I have a UTF-8 file which has curly quotes ‘Awaara’ like these and in some places curly quotes are used such as don’t and don't' . The issue arises when trying to convert these curly quotes to single quotes. After converting to single quotes, I am unable to extract the single quotes words 'Awaara' without removing all single quotes used as don't , I'm.

GOAL: Convert curly--> single, remove single quotes yet keep apostrophied single quotes.

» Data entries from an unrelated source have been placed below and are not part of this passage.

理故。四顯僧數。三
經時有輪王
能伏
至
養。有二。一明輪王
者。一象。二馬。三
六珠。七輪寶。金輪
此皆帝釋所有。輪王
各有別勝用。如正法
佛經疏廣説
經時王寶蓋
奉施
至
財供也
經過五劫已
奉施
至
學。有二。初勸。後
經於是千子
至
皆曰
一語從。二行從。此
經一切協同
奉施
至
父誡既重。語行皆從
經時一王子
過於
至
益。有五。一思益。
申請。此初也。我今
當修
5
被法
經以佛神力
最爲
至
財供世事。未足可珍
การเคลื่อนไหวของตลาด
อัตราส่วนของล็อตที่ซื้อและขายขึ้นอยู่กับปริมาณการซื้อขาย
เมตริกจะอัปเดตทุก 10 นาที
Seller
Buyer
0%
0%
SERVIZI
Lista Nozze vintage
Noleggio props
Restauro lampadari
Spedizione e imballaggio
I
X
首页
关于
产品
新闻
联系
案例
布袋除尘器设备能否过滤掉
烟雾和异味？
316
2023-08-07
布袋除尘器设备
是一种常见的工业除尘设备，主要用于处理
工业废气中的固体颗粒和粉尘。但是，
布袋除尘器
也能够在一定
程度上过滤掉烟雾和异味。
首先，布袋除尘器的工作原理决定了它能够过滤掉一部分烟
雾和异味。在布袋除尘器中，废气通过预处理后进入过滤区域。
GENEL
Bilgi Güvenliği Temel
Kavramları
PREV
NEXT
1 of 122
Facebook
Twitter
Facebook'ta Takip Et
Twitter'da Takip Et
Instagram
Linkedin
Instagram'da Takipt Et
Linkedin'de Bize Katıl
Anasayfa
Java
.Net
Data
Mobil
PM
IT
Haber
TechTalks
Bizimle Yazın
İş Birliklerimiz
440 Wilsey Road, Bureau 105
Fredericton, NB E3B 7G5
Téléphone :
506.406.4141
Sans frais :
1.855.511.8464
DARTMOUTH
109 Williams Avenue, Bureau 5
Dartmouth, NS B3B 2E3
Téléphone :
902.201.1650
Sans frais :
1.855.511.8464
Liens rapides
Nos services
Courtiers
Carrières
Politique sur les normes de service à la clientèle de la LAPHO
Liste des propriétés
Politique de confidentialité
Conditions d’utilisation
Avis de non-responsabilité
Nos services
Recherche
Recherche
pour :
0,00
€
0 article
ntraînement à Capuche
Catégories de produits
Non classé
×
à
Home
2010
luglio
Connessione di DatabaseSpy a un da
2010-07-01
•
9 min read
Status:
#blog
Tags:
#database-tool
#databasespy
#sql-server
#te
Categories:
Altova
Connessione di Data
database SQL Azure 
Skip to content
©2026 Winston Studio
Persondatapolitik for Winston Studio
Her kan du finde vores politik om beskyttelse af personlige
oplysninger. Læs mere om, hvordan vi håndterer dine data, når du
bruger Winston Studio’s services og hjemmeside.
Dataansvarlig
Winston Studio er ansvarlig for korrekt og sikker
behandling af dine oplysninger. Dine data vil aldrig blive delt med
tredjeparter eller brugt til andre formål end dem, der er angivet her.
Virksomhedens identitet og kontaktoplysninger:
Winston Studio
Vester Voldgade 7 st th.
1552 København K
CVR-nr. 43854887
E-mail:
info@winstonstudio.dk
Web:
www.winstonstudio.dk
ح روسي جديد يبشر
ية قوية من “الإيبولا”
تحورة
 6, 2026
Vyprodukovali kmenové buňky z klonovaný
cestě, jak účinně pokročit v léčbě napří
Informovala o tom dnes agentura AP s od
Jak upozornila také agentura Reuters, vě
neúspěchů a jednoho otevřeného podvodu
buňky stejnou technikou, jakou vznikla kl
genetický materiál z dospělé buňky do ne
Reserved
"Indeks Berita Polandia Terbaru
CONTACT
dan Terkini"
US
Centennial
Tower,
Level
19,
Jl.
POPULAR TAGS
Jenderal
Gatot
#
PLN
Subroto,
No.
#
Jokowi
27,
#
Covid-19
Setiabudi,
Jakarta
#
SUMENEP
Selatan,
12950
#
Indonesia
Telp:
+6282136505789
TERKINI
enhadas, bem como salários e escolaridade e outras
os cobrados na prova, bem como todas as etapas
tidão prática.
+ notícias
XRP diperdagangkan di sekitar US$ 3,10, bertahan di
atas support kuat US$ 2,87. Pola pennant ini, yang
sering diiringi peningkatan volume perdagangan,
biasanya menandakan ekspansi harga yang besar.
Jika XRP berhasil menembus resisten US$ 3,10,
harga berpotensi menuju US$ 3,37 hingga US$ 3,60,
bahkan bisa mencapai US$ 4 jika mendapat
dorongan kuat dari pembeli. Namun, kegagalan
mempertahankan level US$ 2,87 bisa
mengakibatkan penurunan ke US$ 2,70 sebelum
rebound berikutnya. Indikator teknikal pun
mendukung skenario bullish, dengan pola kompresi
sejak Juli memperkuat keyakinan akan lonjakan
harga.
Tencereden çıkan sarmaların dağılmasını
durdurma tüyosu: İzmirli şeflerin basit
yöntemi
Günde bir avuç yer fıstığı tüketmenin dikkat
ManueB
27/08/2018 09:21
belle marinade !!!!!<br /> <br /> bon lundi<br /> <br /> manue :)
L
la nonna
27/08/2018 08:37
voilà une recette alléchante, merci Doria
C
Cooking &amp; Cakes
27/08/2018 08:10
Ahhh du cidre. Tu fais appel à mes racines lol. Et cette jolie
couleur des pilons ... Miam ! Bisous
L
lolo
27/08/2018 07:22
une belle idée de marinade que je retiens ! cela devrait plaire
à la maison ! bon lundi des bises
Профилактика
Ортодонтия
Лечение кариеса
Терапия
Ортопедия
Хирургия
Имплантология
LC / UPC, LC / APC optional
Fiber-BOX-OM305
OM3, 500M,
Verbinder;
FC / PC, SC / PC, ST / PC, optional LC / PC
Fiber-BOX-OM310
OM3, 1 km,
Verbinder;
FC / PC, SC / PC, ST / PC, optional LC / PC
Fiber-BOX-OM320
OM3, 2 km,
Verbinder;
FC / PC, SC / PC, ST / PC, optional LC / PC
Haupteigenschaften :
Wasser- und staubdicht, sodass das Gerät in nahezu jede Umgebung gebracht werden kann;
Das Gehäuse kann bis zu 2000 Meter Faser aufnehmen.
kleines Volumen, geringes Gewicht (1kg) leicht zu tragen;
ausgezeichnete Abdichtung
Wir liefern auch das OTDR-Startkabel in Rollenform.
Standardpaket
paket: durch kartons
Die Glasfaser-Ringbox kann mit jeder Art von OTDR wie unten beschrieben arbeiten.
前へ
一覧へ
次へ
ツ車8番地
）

Here's the code I have written which convert yet fails to remove words within single quotes:

#!/bin/bash



cat $1 | sed -e "s/\’/'/g" -e  "s/\‘/'/g" | sed -e "s/^'/ /g" -e "s/'$/ /g" | sed "s/\…/ /g" | tr '>' ' ' | tr '?' ' ' | tr ',' ' ' | tr ';' ' ' | tr '.' ' ' | tr '!' ' ' | tr '′' ' ' | tr ':' ' ' | sed -e "s/\[/ /g" -e "s/\]/ /g" -e 's/(/ /g' -e "s/)/ /g" | tr ' ' '\n' | sort -u | uniq | tr 'a-z' 'A-Z' >our_vocab.txt

The output is:


'AWAARA ---> Should be AWAARA
25
50
70
800
A
AD
AI
AMITABH
AND
ANYWAY
ARE
BACHCHAN
BECAUSE
BUT
C  
CAN
CHECK
COMPUTER
DEVAKI
DIFFICULT
.
.
. 
HOON'   --> Should be HOON

CodePudding user response：

You can use

sed -E -e "s/([[:alpha:]]['’][[:alpha:]])|['‘’]/\\1/g" \
  -e 's/[][()>?,;.!:]|′|…/ /g' "$1" | tr ' ' '\n' | sort -u | \
  tr 'a-z' 'A-Z' > our_vocab.txt

See the online demo.

I merged several tr commands into a single (second) sed command, and the ([[:alpha:]]['’][[:alpha:]])|['‘’] regex removes all '‘’ apostrophes other than those in between letters.